Combat in Fallout is turn-based, something you don’t see a lot of in Western RPGs these days. At the beginning of your turn, you have a number of action points which you can spend on movement, attacking, reloading your weapon or using items. Companions you recruit act on their own. It’s pretty standard stuff, what is unique about Fallout is the way it allows you to target specific body parts on your enemies, with various effects. Shooting an enemy’s legs might knock them over or impede their movement, for instance. Most weapons have this ability, which you can toggle by right-clicking your weapon when it’s active. Finishing off an enemy with a critical targeted shot to the head is really satisfying.

Outside of combat, you wander around speaking to and bartering with people. In addition to the quests your Pip Boy records, there are many hidden quests that reward exploration and creative thinking with valuable experience. I mostly focused on the main quest initially (as you are on the clock) so I probably missed a bunch of hidden objectives. Near as I can tell, however, most of them don’t have a huge (if any) impact on the game unless you want the best weapons and armor. I actually found the way quests are structured to be much less stressful than other Western RPGs, which are fond of giving the player a laundry list of objectives that I inevitably put off until the endgame. Oddly for a game that gives you a clear time limit, I didn’t once feel like I was being pressured to complete a legion of sidequests for few rewards. The quests I did participate in were interesting, including one that occurs if you sleep at a certain inn and another that involves a big battle encompassing an entire town.

Many if not all of my gripes with Fallout have long since been alleviated in the RPGs of the present (I hope). For starters, you can’t manually change your Companions’ armor and weapons, you need to “steal” from them, make sure they have ammo for their weapons, and then tell them to use the best weapon in their inventory. They also have the annoying habit of running up to the enemy and attempting to punch them even when they’re low on health. Occasionally I would get “stuck” because one of them wouldn’t move out of a doorway. I definitely feel as if Fallout is meant to be a solo affair and that the companions were added in almost as an afterthought because managing them felt unnecessarily cumbersome.

Then there’s Dogmeat.

Oh, Dogmeat.

Dogmeat is a dog that joins you very early on if you are wearing a certain armor or you offer him an iguana on a stick. He can attack more times in a row that most (if not all) other characters and although he doesn’t do much damage, he has a pretty good chance of knocking enemies down.
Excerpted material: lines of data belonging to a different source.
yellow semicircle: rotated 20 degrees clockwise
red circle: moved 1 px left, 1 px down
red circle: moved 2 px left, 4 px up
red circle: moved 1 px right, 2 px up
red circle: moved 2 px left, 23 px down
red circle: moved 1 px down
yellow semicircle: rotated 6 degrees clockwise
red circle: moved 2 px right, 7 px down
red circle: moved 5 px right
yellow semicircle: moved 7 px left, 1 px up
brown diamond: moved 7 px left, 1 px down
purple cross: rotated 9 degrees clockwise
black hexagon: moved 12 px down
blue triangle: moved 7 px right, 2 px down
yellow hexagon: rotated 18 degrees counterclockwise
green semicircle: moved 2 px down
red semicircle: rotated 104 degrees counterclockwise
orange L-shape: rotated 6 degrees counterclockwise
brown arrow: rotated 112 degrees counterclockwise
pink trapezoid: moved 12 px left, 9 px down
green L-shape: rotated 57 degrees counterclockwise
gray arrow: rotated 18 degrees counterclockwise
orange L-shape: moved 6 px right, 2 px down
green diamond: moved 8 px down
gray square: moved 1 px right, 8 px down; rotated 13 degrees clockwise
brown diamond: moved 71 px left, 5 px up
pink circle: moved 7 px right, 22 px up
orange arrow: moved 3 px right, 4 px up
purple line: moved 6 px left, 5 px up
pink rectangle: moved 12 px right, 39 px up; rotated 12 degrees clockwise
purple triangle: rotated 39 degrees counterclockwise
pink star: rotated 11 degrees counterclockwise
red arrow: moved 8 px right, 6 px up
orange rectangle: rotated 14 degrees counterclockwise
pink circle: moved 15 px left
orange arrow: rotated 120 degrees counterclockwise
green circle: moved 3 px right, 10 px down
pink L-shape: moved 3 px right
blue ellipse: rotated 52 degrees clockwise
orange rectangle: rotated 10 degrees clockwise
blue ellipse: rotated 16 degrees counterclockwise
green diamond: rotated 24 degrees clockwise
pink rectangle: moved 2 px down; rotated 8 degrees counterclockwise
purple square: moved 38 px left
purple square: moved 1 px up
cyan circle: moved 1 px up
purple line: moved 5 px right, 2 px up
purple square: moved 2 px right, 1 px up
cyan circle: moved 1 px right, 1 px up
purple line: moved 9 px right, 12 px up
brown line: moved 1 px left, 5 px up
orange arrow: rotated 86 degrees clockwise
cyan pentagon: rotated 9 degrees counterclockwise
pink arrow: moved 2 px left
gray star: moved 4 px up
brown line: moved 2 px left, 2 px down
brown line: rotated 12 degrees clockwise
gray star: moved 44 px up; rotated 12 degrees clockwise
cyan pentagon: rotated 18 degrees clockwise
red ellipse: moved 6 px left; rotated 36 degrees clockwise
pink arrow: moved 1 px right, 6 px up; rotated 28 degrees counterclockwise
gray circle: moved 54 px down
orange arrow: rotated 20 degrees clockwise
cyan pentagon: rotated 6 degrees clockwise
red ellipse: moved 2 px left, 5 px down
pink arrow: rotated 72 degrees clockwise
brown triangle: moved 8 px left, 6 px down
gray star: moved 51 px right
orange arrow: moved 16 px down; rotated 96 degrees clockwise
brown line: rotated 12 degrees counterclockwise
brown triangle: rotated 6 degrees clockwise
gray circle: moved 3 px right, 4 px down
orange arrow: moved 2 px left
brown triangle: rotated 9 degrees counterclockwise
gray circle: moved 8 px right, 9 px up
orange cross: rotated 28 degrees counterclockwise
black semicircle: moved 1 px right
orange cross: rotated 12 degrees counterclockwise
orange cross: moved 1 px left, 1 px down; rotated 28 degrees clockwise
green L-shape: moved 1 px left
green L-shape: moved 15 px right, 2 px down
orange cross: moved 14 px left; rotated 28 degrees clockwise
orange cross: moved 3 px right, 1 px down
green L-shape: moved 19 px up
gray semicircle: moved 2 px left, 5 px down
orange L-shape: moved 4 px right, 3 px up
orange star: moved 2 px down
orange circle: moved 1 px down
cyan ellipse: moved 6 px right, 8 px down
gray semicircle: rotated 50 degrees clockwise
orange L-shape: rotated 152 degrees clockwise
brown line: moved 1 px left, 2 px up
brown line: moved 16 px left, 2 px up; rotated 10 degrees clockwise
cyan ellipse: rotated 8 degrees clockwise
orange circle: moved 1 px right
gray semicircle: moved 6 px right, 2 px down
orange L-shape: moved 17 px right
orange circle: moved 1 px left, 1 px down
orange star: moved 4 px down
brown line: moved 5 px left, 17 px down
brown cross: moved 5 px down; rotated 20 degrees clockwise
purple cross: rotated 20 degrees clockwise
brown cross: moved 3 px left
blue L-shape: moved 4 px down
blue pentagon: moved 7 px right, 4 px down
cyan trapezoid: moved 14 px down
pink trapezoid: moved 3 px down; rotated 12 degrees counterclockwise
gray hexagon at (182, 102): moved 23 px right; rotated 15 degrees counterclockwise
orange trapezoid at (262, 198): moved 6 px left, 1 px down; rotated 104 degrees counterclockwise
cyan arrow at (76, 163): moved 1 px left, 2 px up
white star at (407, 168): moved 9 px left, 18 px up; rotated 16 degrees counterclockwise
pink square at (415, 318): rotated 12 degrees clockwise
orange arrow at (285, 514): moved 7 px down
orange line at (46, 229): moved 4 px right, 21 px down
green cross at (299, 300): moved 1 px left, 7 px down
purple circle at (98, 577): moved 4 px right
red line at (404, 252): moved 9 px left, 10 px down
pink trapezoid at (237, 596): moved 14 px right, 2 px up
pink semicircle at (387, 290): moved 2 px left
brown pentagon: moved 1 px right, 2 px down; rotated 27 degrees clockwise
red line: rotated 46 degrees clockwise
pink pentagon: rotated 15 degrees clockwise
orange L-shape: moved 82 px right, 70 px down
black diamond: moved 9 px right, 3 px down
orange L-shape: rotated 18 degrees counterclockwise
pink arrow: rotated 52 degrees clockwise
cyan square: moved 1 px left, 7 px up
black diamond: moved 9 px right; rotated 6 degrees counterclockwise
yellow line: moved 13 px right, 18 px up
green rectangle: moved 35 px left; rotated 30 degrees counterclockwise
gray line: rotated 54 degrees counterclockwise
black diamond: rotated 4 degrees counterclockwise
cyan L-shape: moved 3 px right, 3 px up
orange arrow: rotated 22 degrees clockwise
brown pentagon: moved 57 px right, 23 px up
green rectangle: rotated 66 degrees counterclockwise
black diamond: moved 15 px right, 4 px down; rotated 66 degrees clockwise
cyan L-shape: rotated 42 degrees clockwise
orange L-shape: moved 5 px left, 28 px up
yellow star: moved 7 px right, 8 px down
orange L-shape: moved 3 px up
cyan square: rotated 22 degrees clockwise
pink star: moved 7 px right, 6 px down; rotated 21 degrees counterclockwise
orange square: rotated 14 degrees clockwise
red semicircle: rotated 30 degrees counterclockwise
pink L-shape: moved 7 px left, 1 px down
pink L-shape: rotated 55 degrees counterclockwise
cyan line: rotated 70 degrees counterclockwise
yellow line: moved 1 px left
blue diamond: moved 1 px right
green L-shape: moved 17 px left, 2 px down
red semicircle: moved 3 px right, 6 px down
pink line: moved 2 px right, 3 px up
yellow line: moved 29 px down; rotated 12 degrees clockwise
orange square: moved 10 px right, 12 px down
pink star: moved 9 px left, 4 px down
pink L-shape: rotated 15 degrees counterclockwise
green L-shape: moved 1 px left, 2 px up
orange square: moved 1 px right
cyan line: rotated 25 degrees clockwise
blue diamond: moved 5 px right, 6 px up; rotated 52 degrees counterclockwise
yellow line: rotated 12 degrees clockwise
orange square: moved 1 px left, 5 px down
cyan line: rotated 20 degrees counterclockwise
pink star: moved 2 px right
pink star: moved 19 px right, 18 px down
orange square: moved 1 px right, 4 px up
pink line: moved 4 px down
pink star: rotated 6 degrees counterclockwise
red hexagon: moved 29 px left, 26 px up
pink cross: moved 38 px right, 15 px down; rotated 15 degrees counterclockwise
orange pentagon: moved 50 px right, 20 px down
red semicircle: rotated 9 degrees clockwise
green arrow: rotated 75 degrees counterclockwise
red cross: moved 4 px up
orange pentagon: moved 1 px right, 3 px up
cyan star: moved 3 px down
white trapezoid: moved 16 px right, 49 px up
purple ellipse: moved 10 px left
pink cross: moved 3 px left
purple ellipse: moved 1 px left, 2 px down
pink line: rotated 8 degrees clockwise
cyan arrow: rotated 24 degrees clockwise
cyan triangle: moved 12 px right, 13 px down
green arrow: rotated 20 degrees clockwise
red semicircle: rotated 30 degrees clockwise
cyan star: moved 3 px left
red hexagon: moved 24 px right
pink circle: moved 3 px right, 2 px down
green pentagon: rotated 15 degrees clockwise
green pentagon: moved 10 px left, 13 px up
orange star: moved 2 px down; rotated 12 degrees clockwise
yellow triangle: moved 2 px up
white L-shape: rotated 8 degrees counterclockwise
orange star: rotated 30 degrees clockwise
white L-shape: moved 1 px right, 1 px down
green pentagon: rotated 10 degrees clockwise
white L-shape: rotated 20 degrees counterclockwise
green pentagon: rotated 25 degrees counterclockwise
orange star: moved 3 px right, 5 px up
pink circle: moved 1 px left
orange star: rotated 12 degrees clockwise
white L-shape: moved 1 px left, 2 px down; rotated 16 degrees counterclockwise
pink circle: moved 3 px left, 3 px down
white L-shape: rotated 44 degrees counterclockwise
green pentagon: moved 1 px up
However, unlike the other companions, you can’t issue any sort of commands to Dogmeat, which includes ordering him to stay put out of harm’s way. If he gets in the way of an enemy with a weapon with a “burst” setting (like a machine gun) you had better hope it misses or does very little damage. My issues with Dogmeat came to a head during the endgame, where you won’t be able to bluff your way through the final area if he’s following you, and you can’t trap him in a room like you can with other members of your party because he goes with you when you enter and exit an area. There is a mod you can download that will fix these issues, but I’m a purist. I did eventually end the game with my entire party miraculously intact, but I have a feeling I would have beaten it much sooner without them, especially since I didn’t need their help at all to clear the final areas. Another gripe I had was that some useful inventory tricks (such as how the “use” button works) weren’t explained in-game or (in the case of holstering) in the manual at all. Some alternate solutions to quests also seemed to require a bit of off-the-wall thinking. (For players looking for an easier time with the game, I used the Science and Repair skills a lot.)

Fallout is a difficult game to judge on its own merits, having grown up with Western RPGs that take at least a hundred hours to complete. The world felt small and the towns felt strangely empty. Even so, I enjoyed my time with it (although that ending was a load of bull) and already have Fallout 2 set up and ready to go.